Now, more Alinsky-esque tactics need to be deployed in addition to the mass leafleting which has been so effective. Why not overload the new BNP MEPs with casework and keep an online tally of how they do? Perhaps ethic minorities could attempt to join the party en masse just to show how non-racialist they are? Why not send groups of non-white, non-heterosexual constituents to the European Parliament to meet their new MEPs and keep a video blog of what happens? How Alinsky would have loved the web and mobile telephony. Let’s use every tool at our disposal. So rather than mere protests and confrontation, a mix of mass campaigning, ridicule and smart tactics might well be more effective.

That’s the negative approach. It is fundamental but it is not enough. BNP voters are characterised as white, working class former Labour voters. Peter Kellner spots that 59% believe that Labour used to ‘care about people like me but no longer does.‘ He is careful to describe these voters as former Labour ‘sympathisers’ rather than ‘voters’. Labour’s vote crashed by 7% from 2004 while the BNP only increased by just over 1%. The problem is not Labour support going to the BNP. The problem is Labour support going all over the place.

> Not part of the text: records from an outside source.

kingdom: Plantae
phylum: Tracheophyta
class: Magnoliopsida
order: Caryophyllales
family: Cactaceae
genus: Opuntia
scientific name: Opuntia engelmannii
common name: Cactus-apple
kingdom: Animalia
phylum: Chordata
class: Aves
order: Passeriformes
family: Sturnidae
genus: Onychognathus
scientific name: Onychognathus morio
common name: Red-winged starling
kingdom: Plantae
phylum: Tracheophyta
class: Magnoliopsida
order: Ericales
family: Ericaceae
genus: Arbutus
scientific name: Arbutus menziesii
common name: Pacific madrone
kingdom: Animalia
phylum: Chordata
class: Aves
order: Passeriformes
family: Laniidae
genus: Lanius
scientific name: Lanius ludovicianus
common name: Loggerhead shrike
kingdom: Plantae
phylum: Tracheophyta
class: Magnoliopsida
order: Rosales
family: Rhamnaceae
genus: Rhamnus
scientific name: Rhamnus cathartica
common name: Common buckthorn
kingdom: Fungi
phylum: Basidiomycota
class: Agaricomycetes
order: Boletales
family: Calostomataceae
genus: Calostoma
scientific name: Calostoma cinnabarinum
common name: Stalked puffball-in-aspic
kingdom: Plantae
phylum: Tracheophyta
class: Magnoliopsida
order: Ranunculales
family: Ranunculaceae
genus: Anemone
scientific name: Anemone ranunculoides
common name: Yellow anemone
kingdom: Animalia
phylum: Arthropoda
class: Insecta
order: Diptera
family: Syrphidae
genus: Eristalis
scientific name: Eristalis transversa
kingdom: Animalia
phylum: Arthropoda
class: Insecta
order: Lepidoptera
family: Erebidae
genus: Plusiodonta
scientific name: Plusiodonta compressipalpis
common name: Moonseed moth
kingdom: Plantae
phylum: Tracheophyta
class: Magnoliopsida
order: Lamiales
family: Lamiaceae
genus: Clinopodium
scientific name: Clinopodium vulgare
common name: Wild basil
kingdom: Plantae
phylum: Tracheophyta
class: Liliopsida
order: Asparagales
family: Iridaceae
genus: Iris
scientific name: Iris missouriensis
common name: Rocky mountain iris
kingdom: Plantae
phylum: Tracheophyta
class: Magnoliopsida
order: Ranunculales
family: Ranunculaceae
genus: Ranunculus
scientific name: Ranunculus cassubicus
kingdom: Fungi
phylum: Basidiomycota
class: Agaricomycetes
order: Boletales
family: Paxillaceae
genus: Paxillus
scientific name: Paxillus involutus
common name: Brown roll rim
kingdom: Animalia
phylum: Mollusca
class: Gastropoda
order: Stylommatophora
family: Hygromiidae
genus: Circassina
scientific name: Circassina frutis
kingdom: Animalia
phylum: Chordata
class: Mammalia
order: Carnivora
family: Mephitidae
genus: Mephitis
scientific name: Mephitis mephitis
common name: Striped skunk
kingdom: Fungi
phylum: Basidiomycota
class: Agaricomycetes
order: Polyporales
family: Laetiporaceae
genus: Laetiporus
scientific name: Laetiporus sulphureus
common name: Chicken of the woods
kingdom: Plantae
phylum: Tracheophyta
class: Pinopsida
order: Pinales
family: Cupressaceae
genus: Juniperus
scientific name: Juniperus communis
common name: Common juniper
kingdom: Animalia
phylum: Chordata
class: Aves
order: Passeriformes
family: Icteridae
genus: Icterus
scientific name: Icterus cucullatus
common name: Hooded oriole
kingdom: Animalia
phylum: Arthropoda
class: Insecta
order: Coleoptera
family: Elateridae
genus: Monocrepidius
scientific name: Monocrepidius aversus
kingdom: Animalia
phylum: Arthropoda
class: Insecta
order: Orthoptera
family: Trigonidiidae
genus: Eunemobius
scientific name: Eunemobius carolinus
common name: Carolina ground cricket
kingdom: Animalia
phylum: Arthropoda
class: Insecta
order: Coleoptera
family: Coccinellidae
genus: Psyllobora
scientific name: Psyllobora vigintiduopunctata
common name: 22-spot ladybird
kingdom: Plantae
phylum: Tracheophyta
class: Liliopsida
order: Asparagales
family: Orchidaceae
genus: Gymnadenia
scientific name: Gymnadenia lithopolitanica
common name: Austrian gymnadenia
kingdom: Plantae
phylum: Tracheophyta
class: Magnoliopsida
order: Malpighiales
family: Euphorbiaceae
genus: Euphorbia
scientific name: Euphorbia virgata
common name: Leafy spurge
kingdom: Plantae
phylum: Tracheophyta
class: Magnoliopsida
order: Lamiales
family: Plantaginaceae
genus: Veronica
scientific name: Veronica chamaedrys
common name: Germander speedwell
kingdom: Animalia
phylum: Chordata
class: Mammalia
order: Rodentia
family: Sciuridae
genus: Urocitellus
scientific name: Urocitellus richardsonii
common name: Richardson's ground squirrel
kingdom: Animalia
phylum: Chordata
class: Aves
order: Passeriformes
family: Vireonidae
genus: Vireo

More correctly, Labour support is going all over the place other than to the Conservatives and the Liberal Democrats. The recovery of the Labour vote will be critical to defeating the BNP next time. The hard reality is that the BNP’s success was a direct consequence of Labour’s failure. Anti-BNP campaigners did their bit. It was the Labour Party that failed.

These election results have been characterised as a protest vote: mid-term blues, expenses, ennui with Labour in power. There is truth in all of that but it misses a larger reality. It is something touched upon by Eric Hobsbawm, “The European left relied on a working class that no longer exists in its old form, and in order to recover it will need to find a new constituency.” New Labour was ultimately a response to this. It was temporary compact with the very ‘forces of conservatism’ that it sought to eclipse and was fatally bounded as a result.

The alternative response is the ‘core vote’ strategy which attempts to cling onto an industrial age working class vote in a country that has been through a decades of deindustrialisation. It mixes ‘radical’ statist policies with an outer skin of democratic reform. This is aimed at a demographic that is now fragmented, diminished and complex. It just won’t aggregate so will fail.

So a New Labour strategy even if it works is undesirable. The ‘core vote’ opposite won’t work. There is an alternative.

A political project that combines social democracy with environmentalism and liberalism seems to be the best hope. It would seek to reach, for want of better descriptions, both the working class and liberal professionals. It is not about the Labour Party alone. It has to be based around a broad movement for social and environmental justice and rooted in the bonding institutions of civil society: trade unions, churches, community and environmental groups. Democratic reform will be essential to the emergence of such a force.

All this is easier said than done but political recovery cannot just be plucked out of the air. It has to be rooted in a genuine understanding of modern Britain. Saul Alinsky would have known how to take on the BNP. We can learn from that. But the real battle is with conservatism as it always will be. For that, we need a build an entirely new political movement. Oh, and that will see the BNP off too.